La saison du tout permis

Scott Webb

J’ai des souvenirs de mon enfance qui me reviennent ces temps-ci, où je courrais dans les champs, où je passais la journée dehors et je revenais à la maison, sale de la tête aux pieds mais un grand sourire aux lèvres. On allait au chalet et personne ne nous surveillait à outrance, on se faisait des cabanes dans le bois, on nageait jusqu’à l’île, on sautait partout, on vivait notre vie sans contrainte, comme si tout était permis.

Loin de moi l’idée de reprocher quoi que ce soit aux parents d’aujourd’hui, je serais bien mal placée pour le faire, moi qui n’en a pas eu, mais il me semble que le monde d’aujourd’hui est un peu aseptisé et contraignant, non? On dirait que les compagnies se sont fait un malin plaisir à semer dans l’esprit des gens toute sorte de dangers irréels pour leur vendre plus de cochonneries, comme si tout à coup, le monde était devenu si dangereux que ça prenait 82 protections pour mettre un pied dehors.

Pour moi l’été, ça a toujours été synonyme de liberté. Tout d’abord, on n’a pas à mettre manteau, foulard, gants et bottes avant de sortir. C’est vaporeux, dans notre tête comme dans nos vêtements. Même une averse surprise est tout à coup moins dérangeante. Les repas aussi sont souvent plus légers, les légumes remplissent les assiettes et le barbecue se fait aller.
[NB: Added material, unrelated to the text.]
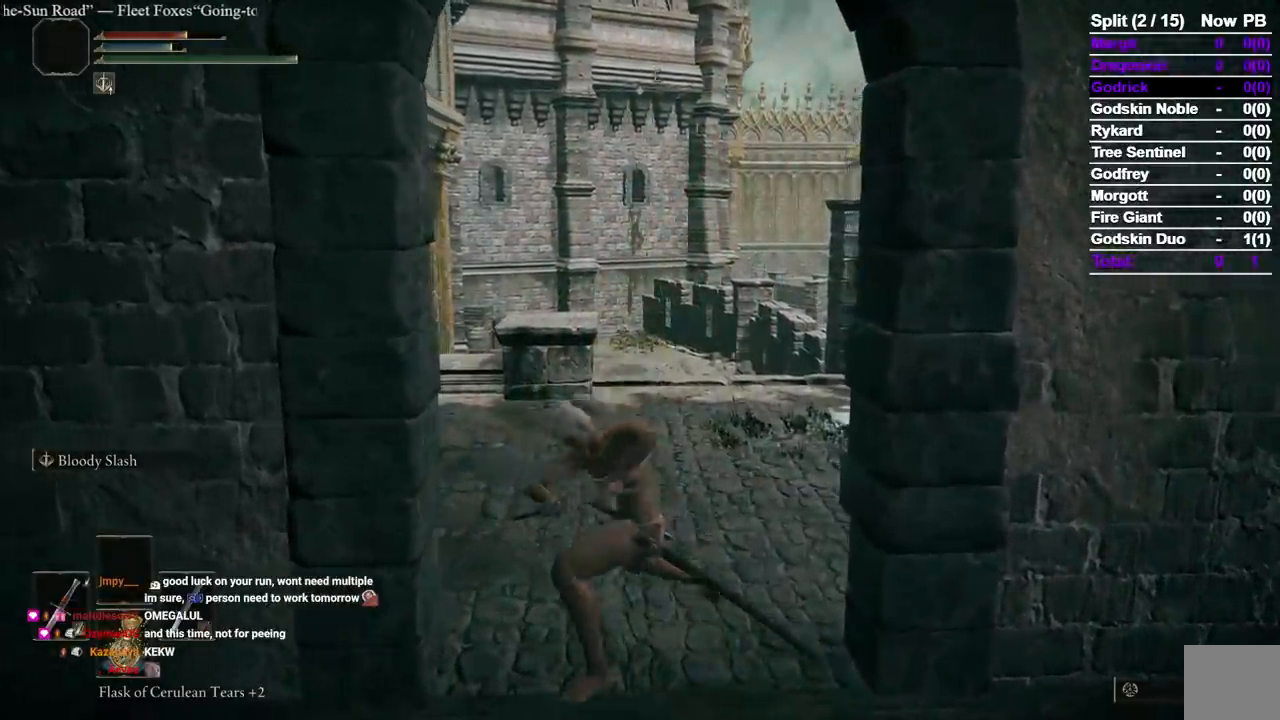
{"dt_ms": 500, "buttons": [], "left_stick": "up", "right_stick": "center", "events": [[367, "right_stick", "down"], [450, "right_stick", "center"]]}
On marche dans les rues et on sait qui soupe tôt par les odeurs de grillades. On entend les enfants jouer dans les piscines et rire à gorges déployées, oubliant la chicane du matin à propos du pot de confiture.

Les vacances à organiser, les grandes fêtes à préparer, tout cela se fait dans une ambiance joyeuse et un peu bordélique. On dirait que les traineries nous dérangent moins dans la maison puisqu’on vit dehors, dès qu’on le peut. On en profite pour faire des petits travaux sur la demeure, pour tenter de mettre fin à cette liste interminable de trucs à arranger (et ça n’arrive jamais, mais ce n’est même pas grave).

Il y a aussi les soirées autour du feu pour chasser les moustiques et se rassembler, tout simplement. S’il y a le moindrement un guitariste dans la gang, ça chante et ça rêvasse, se rappelant les vieux succès de Beau Dommage et de Plume. Les soirées pluvieuses, on joue aux cartes ou on déniche de vieux jeux de société empoussiérés donc on ne se souvient plus des règlements.

On fête le Québec, et peut-être le Canada, on aide des gens à déménager, parfois qu’on ne connaît même pas, on fait les ventes de garage pour fouiner un peu, on savoure les fruits et légumes de chez-nous, cueillis le matin même, on cuisine avec des fines herbes de notre jardin, et tout nous paraît simple et agréable.

L’été au Québec, c’est le bonheur, c’est doux, c’est joyeux, c’est sympathique. On est accueillant, on a envie de faire la fête et de savourer chaque minute des journées ensoleillées, de faire la farniente, de regarder le temps qui passe. Oui, il y aura les bouchons de circulation, le festival des cônes oranges, et surement quelques drames de toutous perdus et de seau percé. Ça fait partie du lot et on le sait mais avec notre petit bonheur dans notre poche, on affrontera tout cela de façon plus zen.

Parce qu’au Québec, on attend l’été comme d’autres attendent le messie. Parce qu’ici, la saison chaude, malgré les moustiques et les coups de soleil, c’est notre saison d’air pur et de festivals extérieurs. On profite de la vie au maximum, on fait le plein de vitamine D et on sait, au fond, que c’est la saison où les limites s’élargissent. Permettons-nous d’être heureux, accordons-nous ce droit à ne pas se laisser décourager par les mauvaises nouvelles. Parce que l’été, tout est permis… même de rêver!